### Assignment 1
In the text on COVID-19 and the Asia-Pacific region, condense the paragraph beginning "As a result of national lockdowns" into a short bulleted list that keeps its main facts.
### Assignment 2
Answer these questions using the text on COVID-19 and the Asia-Pacific region:
(a) Which regions did COVID-19 hit harder than the Asia-Pacific region?
(b) Which economy contracted the most, and by what percentage, during Q2 of 2020?
(c) How many new people went online during the year?
### Assignment 3
Reproduce the stretch of the text on COVID-19 and the Asia-Pacific region from "COVID-19 did not" through "by the pandemic.".

### Quoted passage
COVID-19 did not hit the Asia-Pacific region as hard as it did in North America and Europe despite its closer proximity to the origin of the virus, China. Although all member nations continue to face challenges posed by the pandemic.
As a result of national lockdowns and uncertainties brought by the disease, economies took a painful plunge. Malaysia was hit the hardest, its economy contracting by 17.1% during the Q2 of 2020. It was followed by the Philippines, Singapore, Thailand, and Indonesia.
Southeast Asians Spend More Time Online
The pandemic, and the restrictions placed as a response to it, did not stop the public from browsing the internet. Popular internet companies operating across the region reported that use has not dampened the frequency and length of access of consumers to online services during 2020.
In fact, throughout the year, 40 million new people went online. Those who are already using the internet for a variety of reasons prior to the pandemic spend an average of one hour a day to purchase essential goods, to attend online classes, and to consume all sorts of media for entertainment.

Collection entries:
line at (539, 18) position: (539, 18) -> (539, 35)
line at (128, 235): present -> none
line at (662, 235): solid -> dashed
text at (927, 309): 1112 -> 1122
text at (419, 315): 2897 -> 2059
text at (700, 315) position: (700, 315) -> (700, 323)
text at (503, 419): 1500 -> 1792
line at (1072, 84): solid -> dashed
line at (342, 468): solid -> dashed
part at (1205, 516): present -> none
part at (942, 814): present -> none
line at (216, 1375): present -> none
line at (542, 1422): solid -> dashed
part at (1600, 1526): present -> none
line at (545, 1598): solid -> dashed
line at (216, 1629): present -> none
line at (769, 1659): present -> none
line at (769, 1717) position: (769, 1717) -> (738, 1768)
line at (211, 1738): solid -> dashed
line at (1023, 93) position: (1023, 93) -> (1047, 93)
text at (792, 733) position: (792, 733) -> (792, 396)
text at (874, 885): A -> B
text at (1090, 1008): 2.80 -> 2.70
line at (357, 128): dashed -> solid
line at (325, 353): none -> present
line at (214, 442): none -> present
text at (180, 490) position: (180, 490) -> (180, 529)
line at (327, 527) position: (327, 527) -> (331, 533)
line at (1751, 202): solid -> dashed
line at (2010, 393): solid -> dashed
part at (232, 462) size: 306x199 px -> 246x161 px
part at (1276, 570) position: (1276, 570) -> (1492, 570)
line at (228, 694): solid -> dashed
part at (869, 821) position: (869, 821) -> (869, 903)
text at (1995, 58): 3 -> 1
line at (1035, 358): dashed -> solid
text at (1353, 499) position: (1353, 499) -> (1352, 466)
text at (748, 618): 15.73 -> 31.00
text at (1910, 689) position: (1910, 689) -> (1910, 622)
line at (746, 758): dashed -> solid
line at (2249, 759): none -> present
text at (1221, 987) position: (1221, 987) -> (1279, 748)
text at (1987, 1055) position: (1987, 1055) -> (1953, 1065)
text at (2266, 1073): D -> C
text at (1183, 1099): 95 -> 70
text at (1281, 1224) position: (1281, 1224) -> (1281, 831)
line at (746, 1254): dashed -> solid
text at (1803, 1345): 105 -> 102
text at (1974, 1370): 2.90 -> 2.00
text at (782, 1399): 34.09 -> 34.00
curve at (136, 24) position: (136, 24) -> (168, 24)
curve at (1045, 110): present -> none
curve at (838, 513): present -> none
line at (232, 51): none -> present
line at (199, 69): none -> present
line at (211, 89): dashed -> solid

### Worked solution 1
- National lockdowns and pandemic uncertainties caused economies to plunge.
- Malaysia was hit hardest, contracting by 17.1% in Q2 2020.
- It was followed by the Philippines, Singapore, Thailand, and Indonesia.

### Worked solution 2
(a) North America and Europe.
(b) Malaysia's, by 17.1%.
(c) 40 million.

### Worked solution 3
COVID-19 did not hit the Asia-Pacific region as hard as it did in North America and Europe despite its closer proximity to the origin of the virus, China. Although all member nations continue to face challenges posed by the pandemic.